We use them, too. And as Gail mentioned, my only complaint is that it is very tedious adding to the catalog. Lot's of functionality. I am still trying to learn all the goodies available.

I have used Yahoo as a host for most of the websites I have done over the years.


----------



## plan b (Feb 21, 2007)

Hi you can get a free software that is really easy to use its shop-script and done in php no coding etc. needed, get you a host at about $90.00 per year domain name included,, cheap and easy, take it from me I know nothing about code.

R.


----------



## plan b (Feb 21, 2007)

Sorry off topic,,


----------



## plan b (Feb 21, 2007)

shucks thats a old thread I think I have Mad Cow!!


----------



## Gunslinger (Aug 3, 2007)

LOL, no Roger ... my bad ... I dug it up without noticing the date. I was waiting for t-shirts my wife is going to wear during the Long Beach show to finish in the dryer ... had a bit more time on my hands than I am used to, sorry.


----------



## treadhead (Jul 26, 2006)

I just jumped into doing my own a few weeks ago and know absoultely nothing about coding or websites...other than how to use them to buy stuff!! lol

Anyway, I've got alot to lean but have a site that doesn't look too bad...actually looks better than what I paid some dude $1000 for before!!

I'm finding it pretty easy to learn and work with. I bought a couple "Dummies" books on Y'Stores and working on getting some basic SEO incorporated into the site. 

So far...over 700 visits but no sales!! LOL


----------



## Gunslinger (Aug 3, 2007)

I hear ya, John. It takes awhile to build up visitors, and tweak everything to target your visitor clicks into SALES clicks. And this being right after Xmas, makes it so much harder.

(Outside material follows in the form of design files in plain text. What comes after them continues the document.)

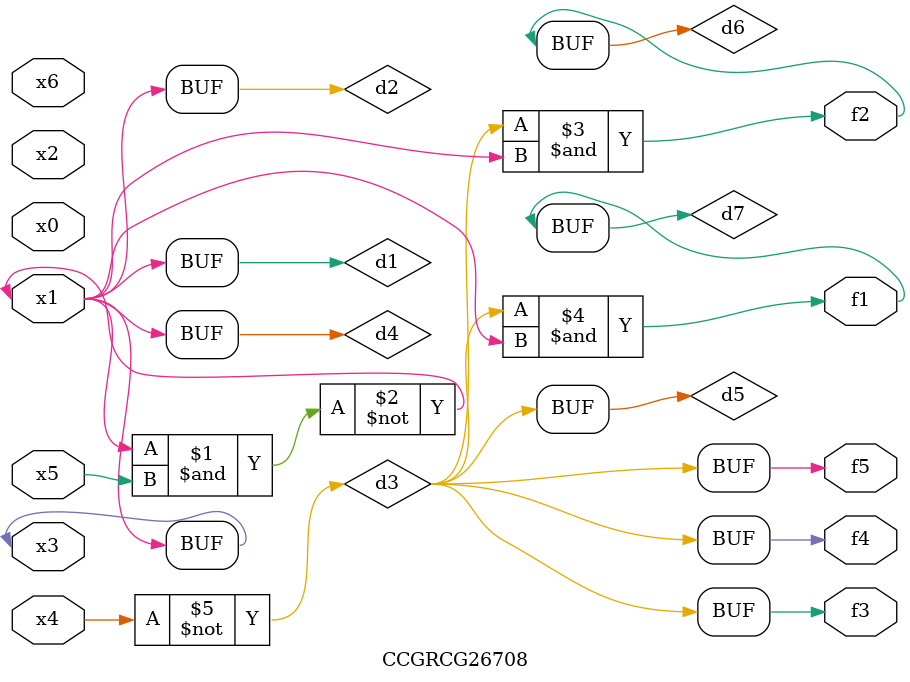
<source format=v>
module CCGRCG26708(
	input x0, x1, x2, x3, x4, x5, x6,
	output f1, f2, f3, f4, f5
);

	wire d1, d2, d3, d4, d5, d6, d7;

	buf (d1, x1, x3);
	nand (d2, x1, x5);
	not (d3, x4);
	buf (d4, d1, d2);
	buf (d5, d3);
	and (d6, d3, d4);
	and (d7, d3, d4);
	assign f1 = d7;
	assign f2 = d6;
	assign f3 = d5;
	assign f4 = d5;
	assign f5 = d5;
endmodule

</source>
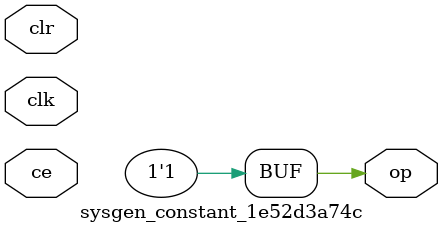
<source format=v>
module sysgen_constant_1e52d3a74c (
  output [(1 - 1):0] op,
  input clk,
  input ce,
  input clr);
  assign op = 1'b1;
endmodule
</source>
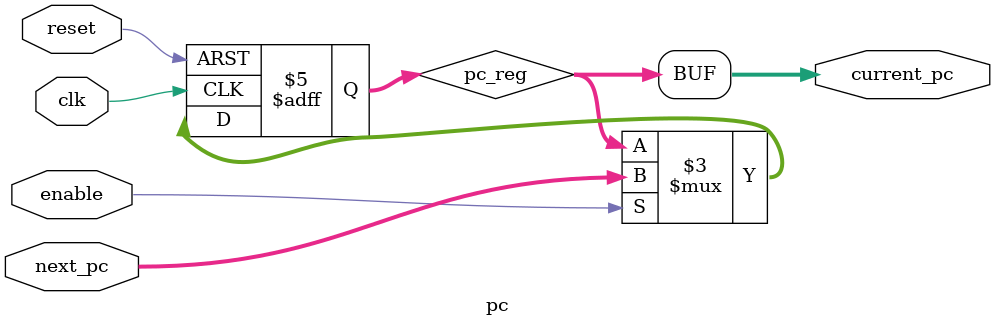
<source format=sv>
`timescale 1ns / 1ps

module pc (
    input logic clk,                // Clock signal
    input logic reset,              // Asynchronous reset
    input logic enable,       // Write enable signal
    input logic [31:0] next_pc,     // Input for the next PC value
    output logic [31:0] current_pc  // Output of the current PC value
);

    // Register to hold the PC value
    logic [31:0] pc_reg;

    // Sequential logic for updating the PC
    always_ff @(posedge clk or negedge reset) begin
        if (!reset) begin
            pc_reg <= 32'h01000000; // Reset PC to the start address of instruction memory
        end else if (enable) begin
            pc_reg <= next_pc; // Update PC with the next PC value
        end
    end

    assign current_pc = pc_reg; // Assign the current PC value to the output

endmodule

</source>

At this point, I am considering going back to offering web design to compensate the slow periods. I just have no clue how much to reasonably charge for my new style of sites with a flash side and html side, then how much to maintain/update.

Last year was easy for us, the retail designing/printing/sales filled the gaps between custom work ... I forgot about the dropout, after Xmas!


----------